Either way, the screen is best viewed in low light, which brings out the (real) gold detail beautifully, and from floor level. If you are not going to sit on the floor, George Godoy advises raising the screen on a stand or shelf so as to bring it to eye level. Many screens have a tale to tell: whether it is through the portrayal of a samurai lord and his family, or through a detailed map of 18th century Kyoto. The Godoys always sell screens in sets of two. “It’s like buying shoes…the value is in having the pair,” George Godoy says.

The Godoy’s other love is obi zuan. Obi refers to intri­cately hand-woven kimono belts, and obi zuan describes the original design paintings on which obi are based. The obi artist will conceptualize a design and paint it. The result? A complete, full-color painting made up of one dominant pattern and potentially several other sub-patterns. The subject matter tends to be flowers, fans, wheels, birds, geometric shapes or scenery.

The creation of obi zuan is an ages-old tradition that is slowly dying, in particular among the smaller, less­er-known artists, who are gradually shutting up shop and burning their designs to prevent them from being stolen. These paintings are rare and beautiful treasures that the Godoys stock exclusively.

5-30-10 Shimo-Meguro
Tel. 03-3711-6268

Antiques Nishikawa

Just off Azabu-juban crossing hides this little gem of a store. Elegant silk screens hang on the walls and gold-flecked obi line the shelves, but it is the delicately painted imari porcelain cups, plates and bowls that dominate the interior.

The imari pieces come in all shapes, sizes and prices, with tiny cups at a mere ¥32 and intricately decorated porcelain creations for a small fortune. If you don’t find exactly what you’re looking for, don’t give up.
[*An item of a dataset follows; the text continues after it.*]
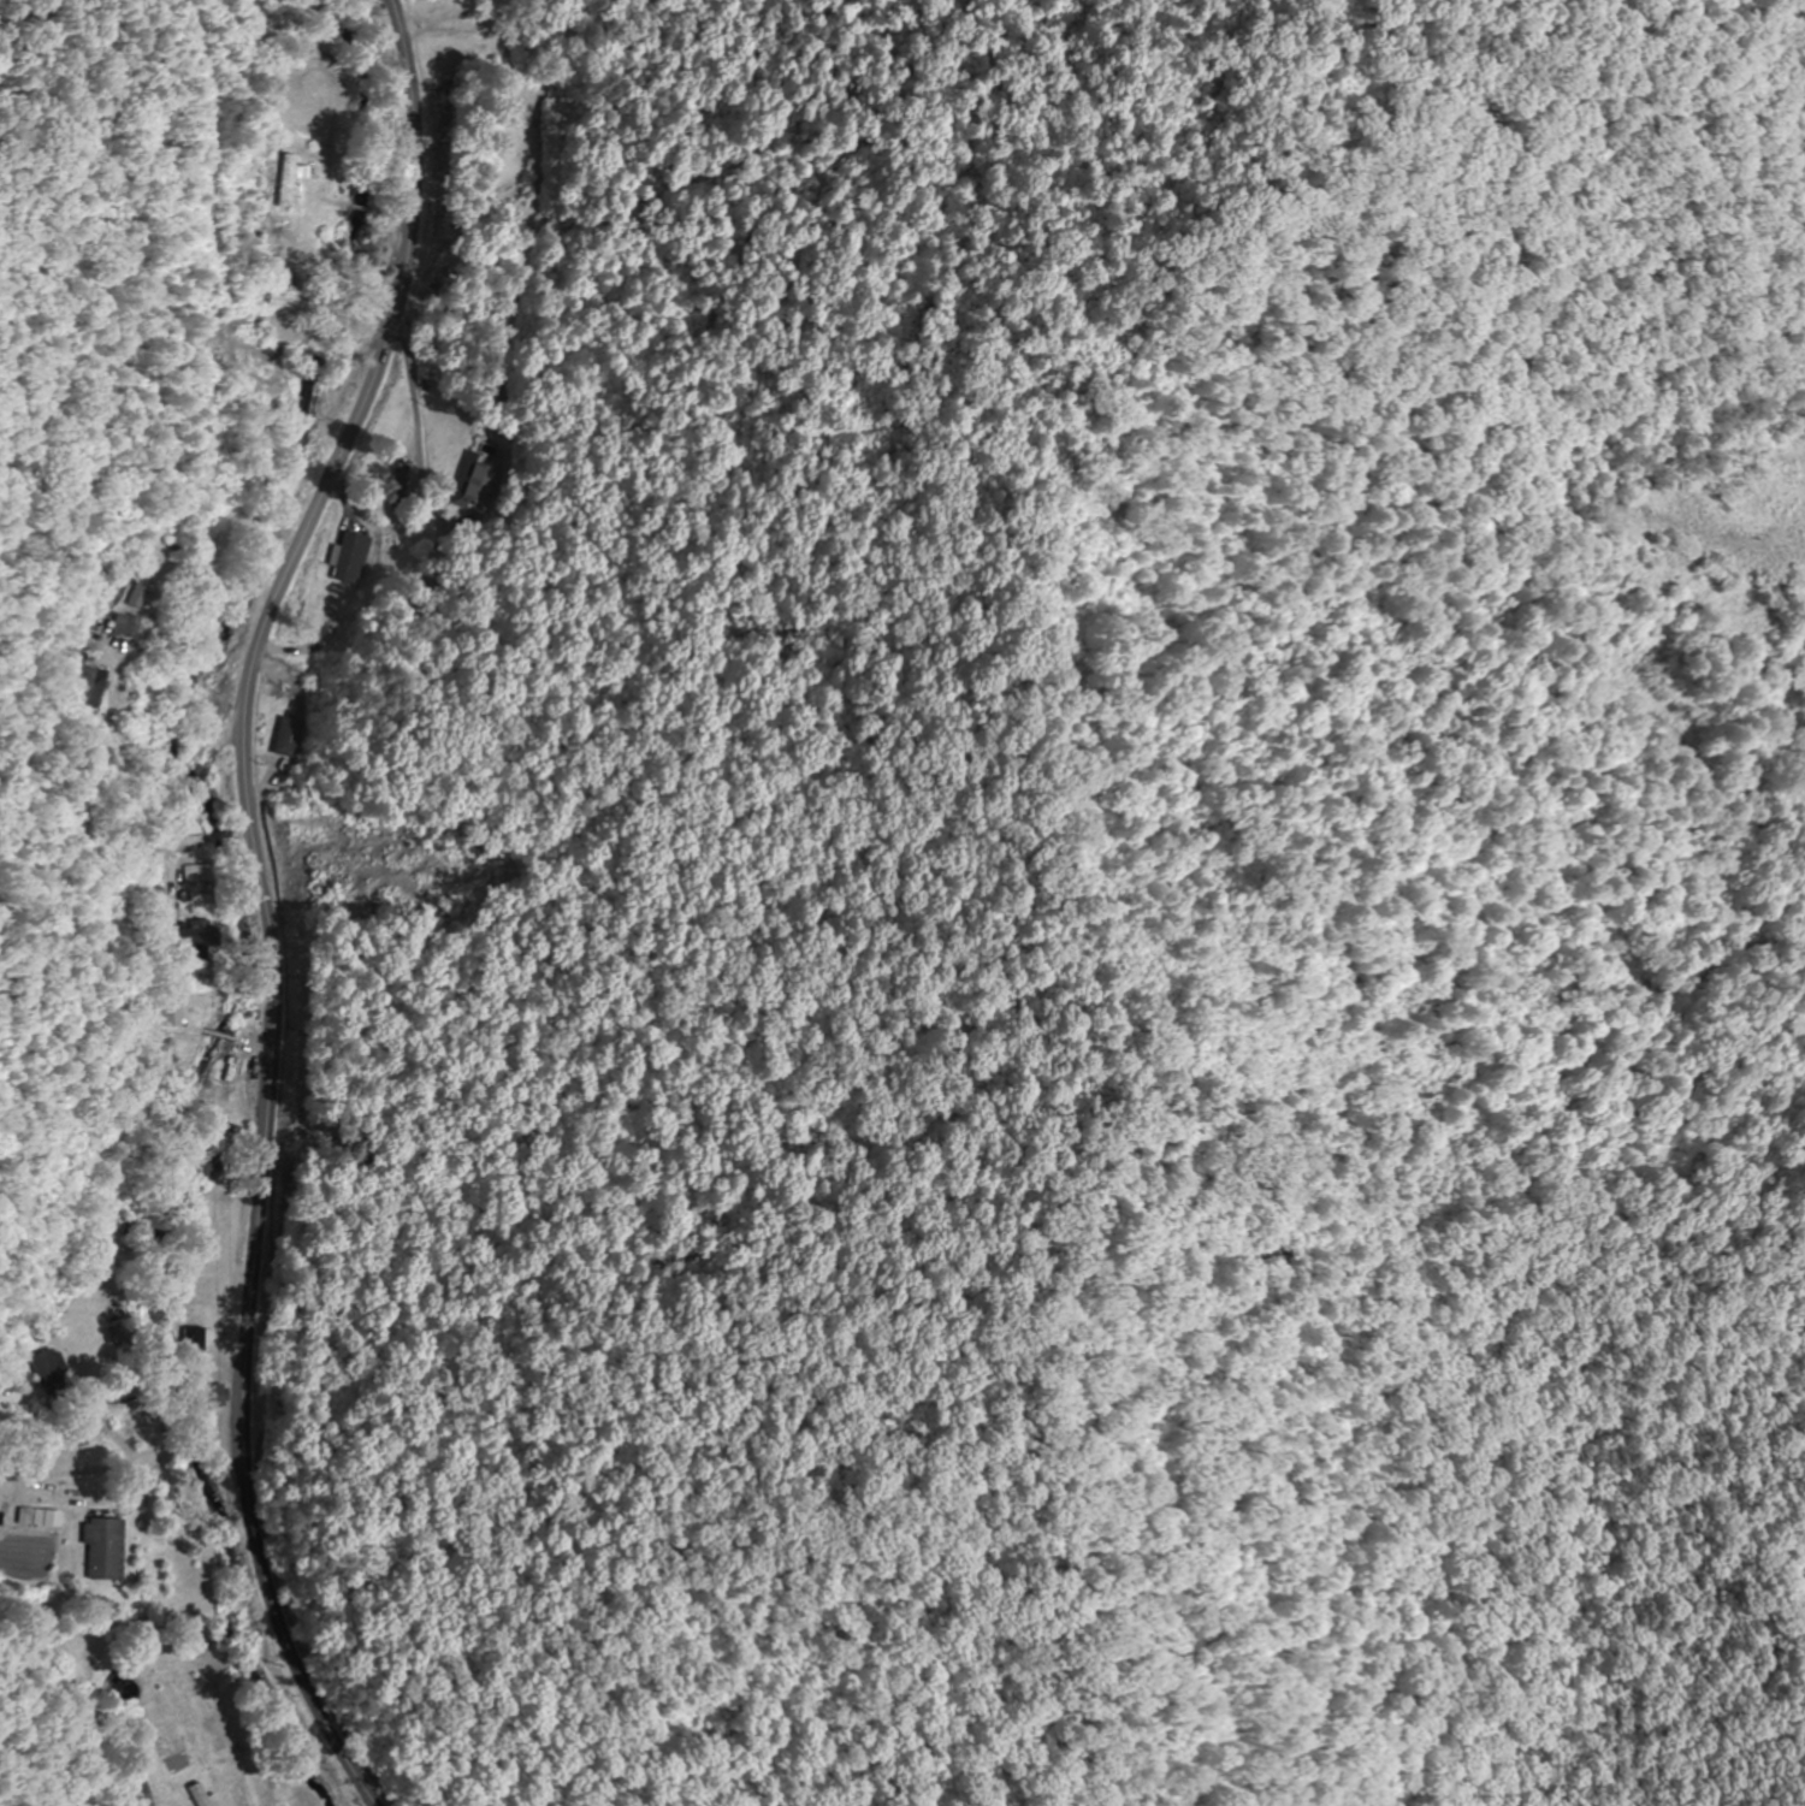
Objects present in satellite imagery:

The bilingual shop assistants are very friendly, helpful, and always happy to supply customer demands.

Tale of Genji at Antique Nishikawa

2-10-14 Azabu-juban
Tel. 03-3456-1023
Open 11 am-7pm

Okura Oriental Art

These wares are a mixture of the antique and the quirky. You are just as likely to find imari porcelain and 100 year old tansu as you are hina dolls for Girls’ Day. The price range is equally varied, ranging from ¥20,000 to several hundred thousand yen.
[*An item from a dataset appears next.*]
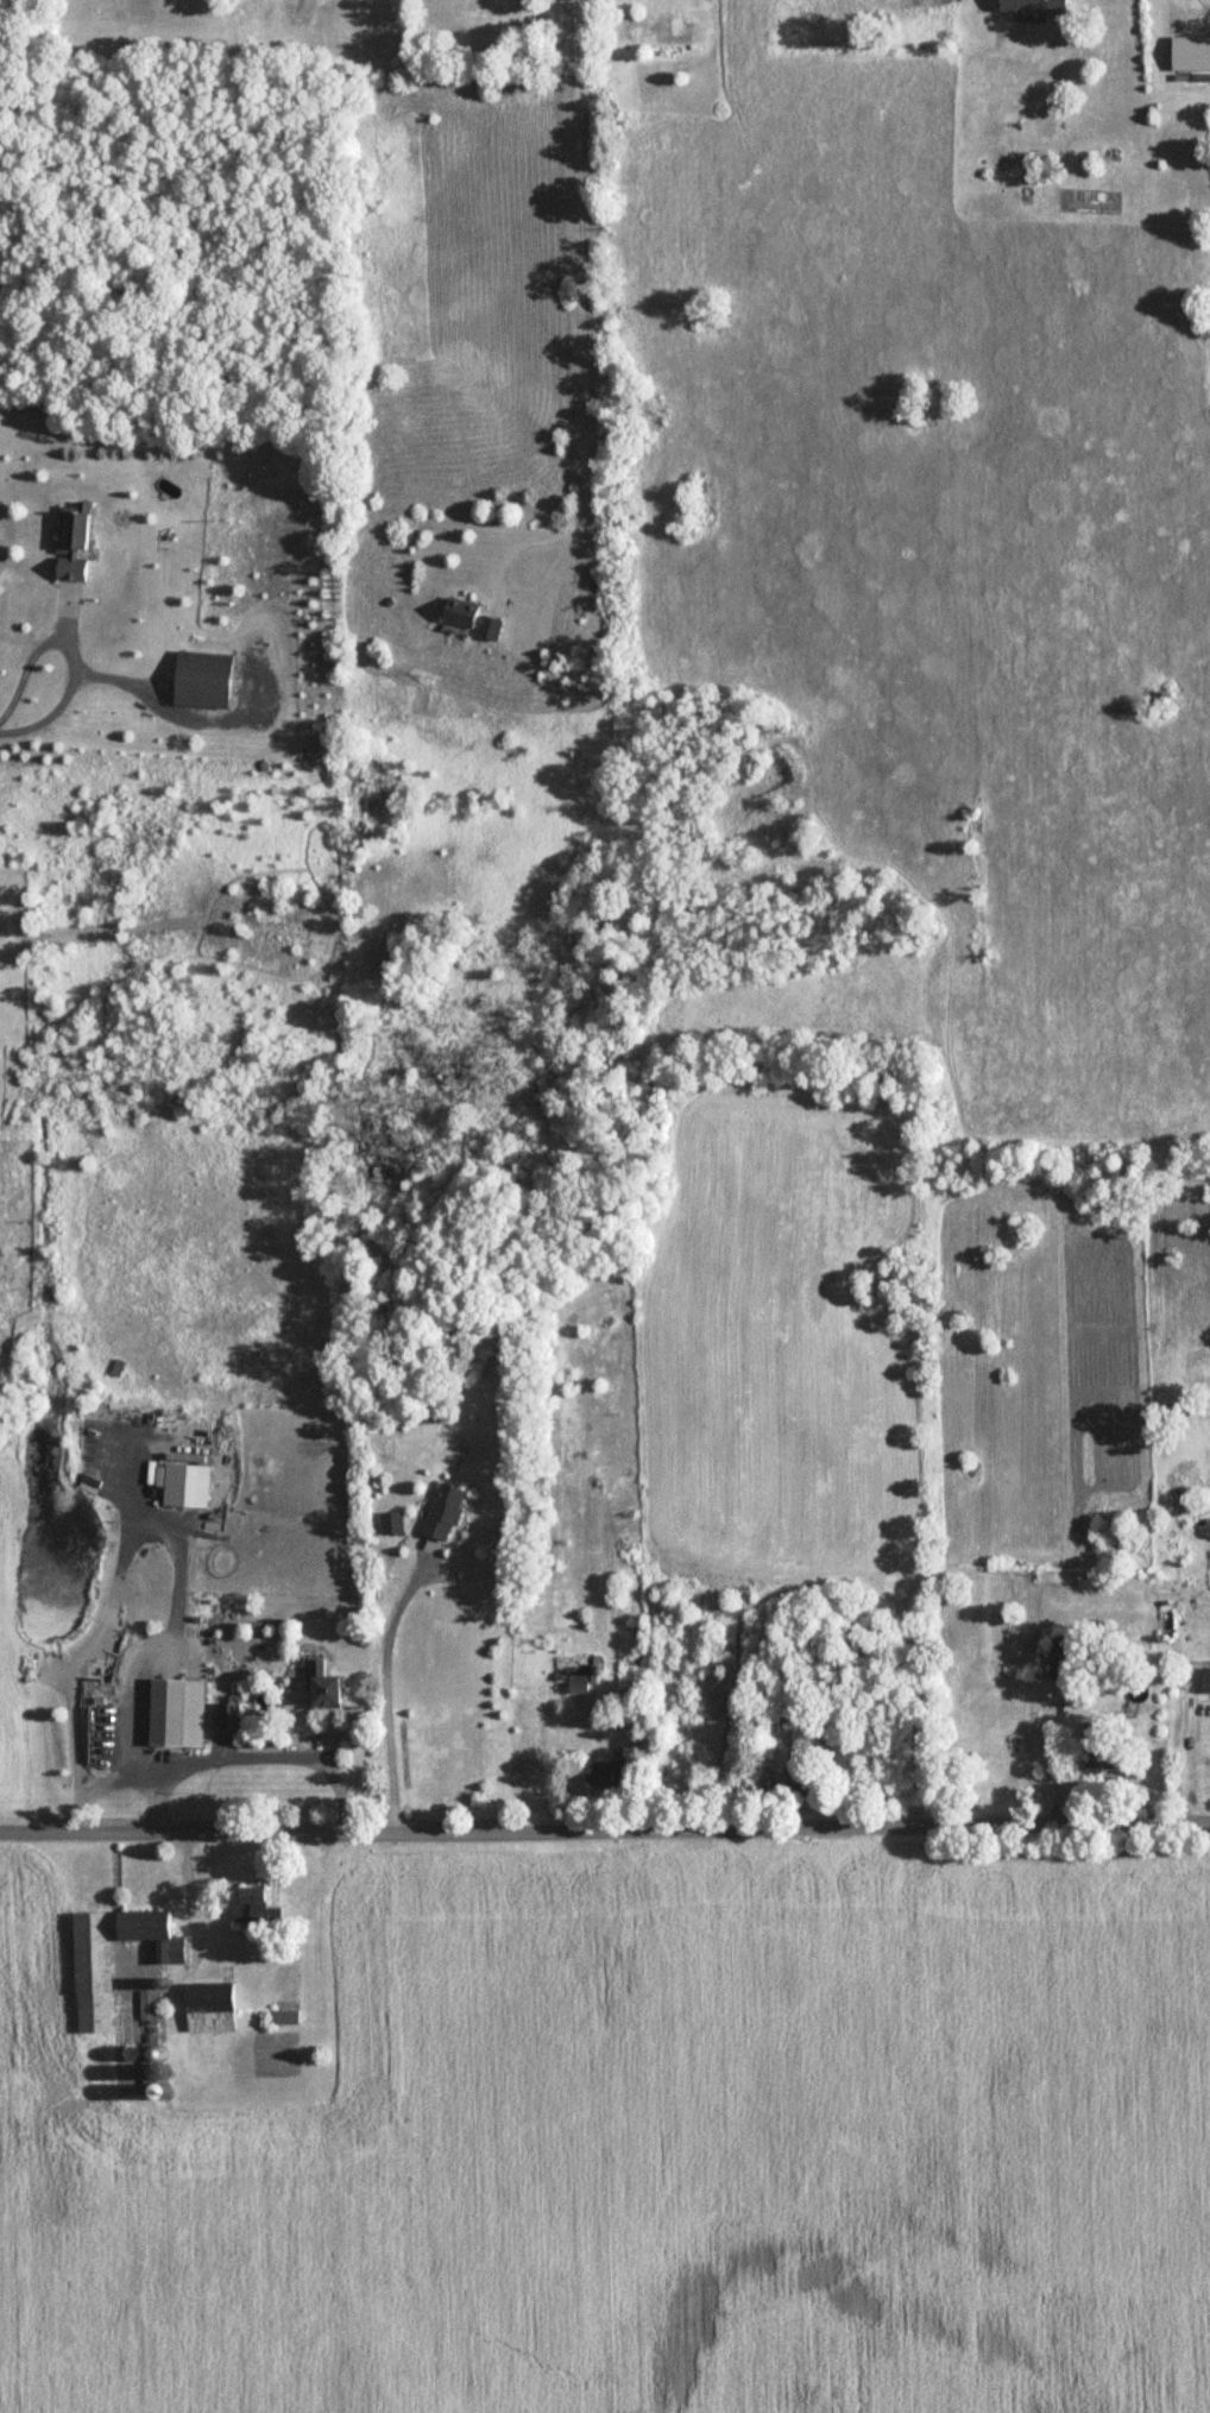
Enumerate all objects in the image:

Owner Mizue Sasa’s approach is an innovative one: wooden panels from a Japanese home double up as screens, and a fifty year-old food chest makes the perfect display cabinet. For Sasa, buying antiques is about inte­rior decoration above all else. And it shows, too. Each piece looks like it would fit right in at home, and the store’s warm and cozy atmosphere only adds to this.

3-3-14 Azabudai
Tel. 03-3585-5309
Open 10am-6pm (closed Sun and Mon)


Despite the fact that there are ever fewer and fewer an­tiques on the market, Tokyo still has its fair share of an­tique stores. Others to try include Antiques Hasebeya (Tel. 03-5775-1308) in Azabu-juban for tansu, porcelain and lacquer ware, and Mita Arts (Tel. 03-3294-4554) for ukiyo-e, erotica and Adair’s beloved Yokohama-e. Silk (Tel. 03-3505-3469), which mainly sells Chinese an­tiques, also sells some antique Japanese kimonos.
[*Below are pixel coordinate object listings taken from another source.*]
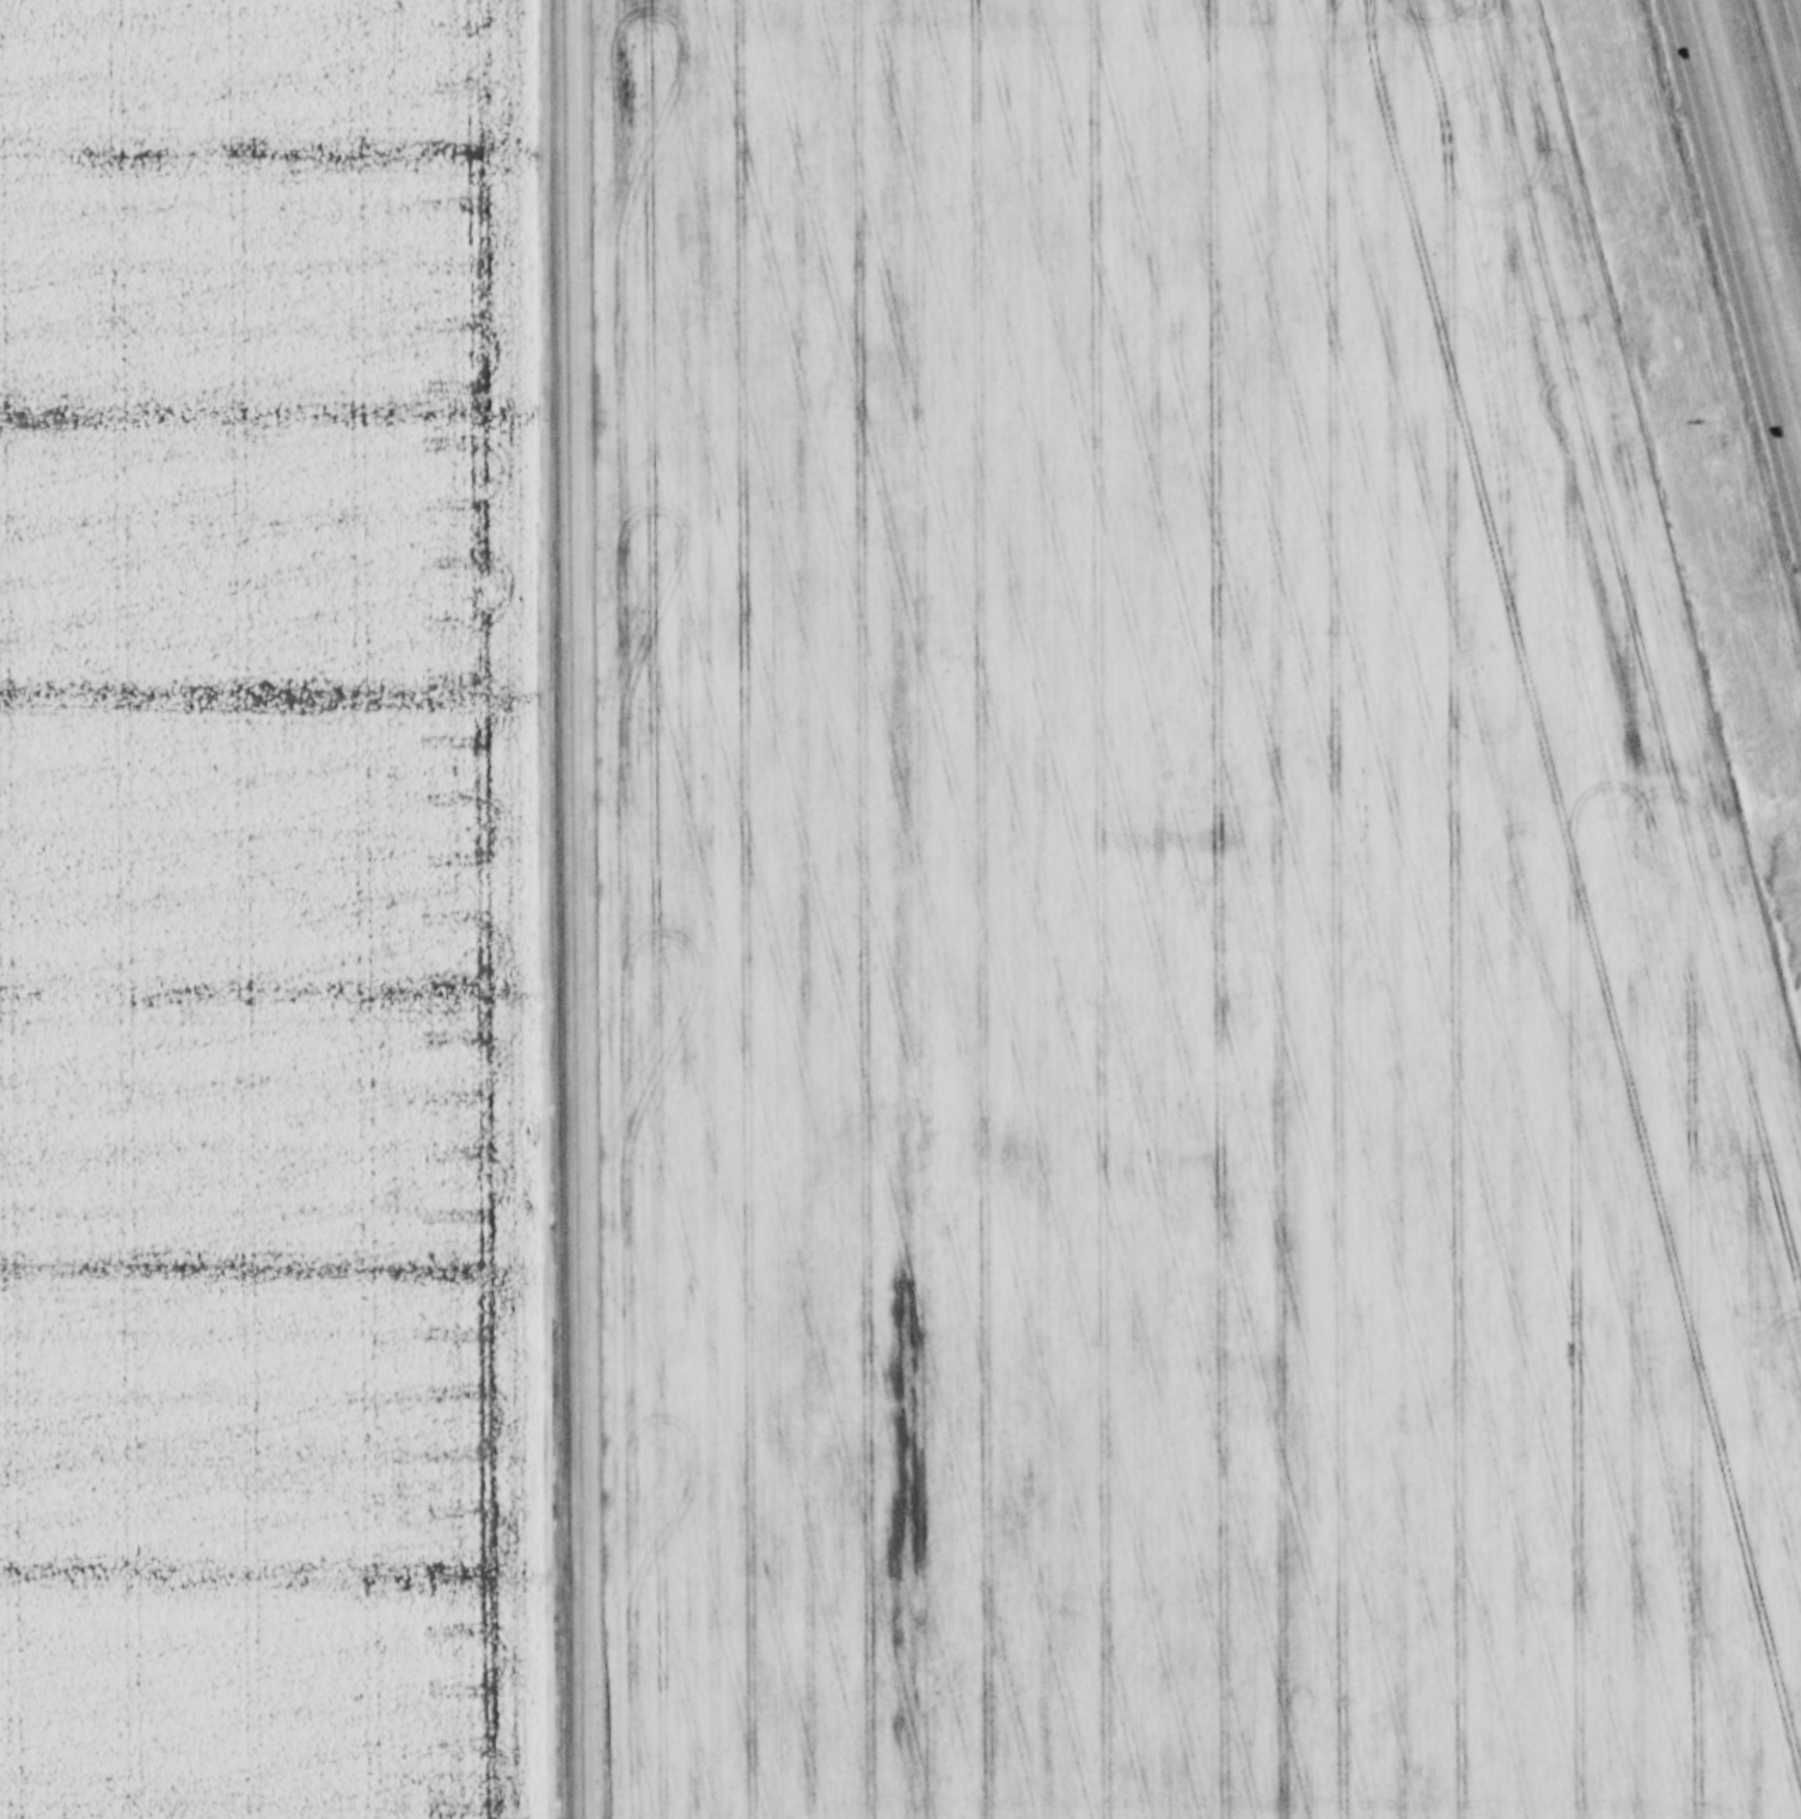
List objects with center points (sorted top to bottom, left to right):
road: (1786, 55)
road: (1734, 254)
road: (583, 909)
crop: (262, 912)
crop: (1173, 946)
If you visit any of the shops in this article, you will soon notice that each of them has something in common—aside from having been in the business for 30 years, that is. Tokyo’s antiques vendors have main­tained a refreshingly welcoming “mom and pop” el­ement about them. This, coupled with their owners’ love for what they do, makes each visit nearly as much of a treasure as the antiques themselves.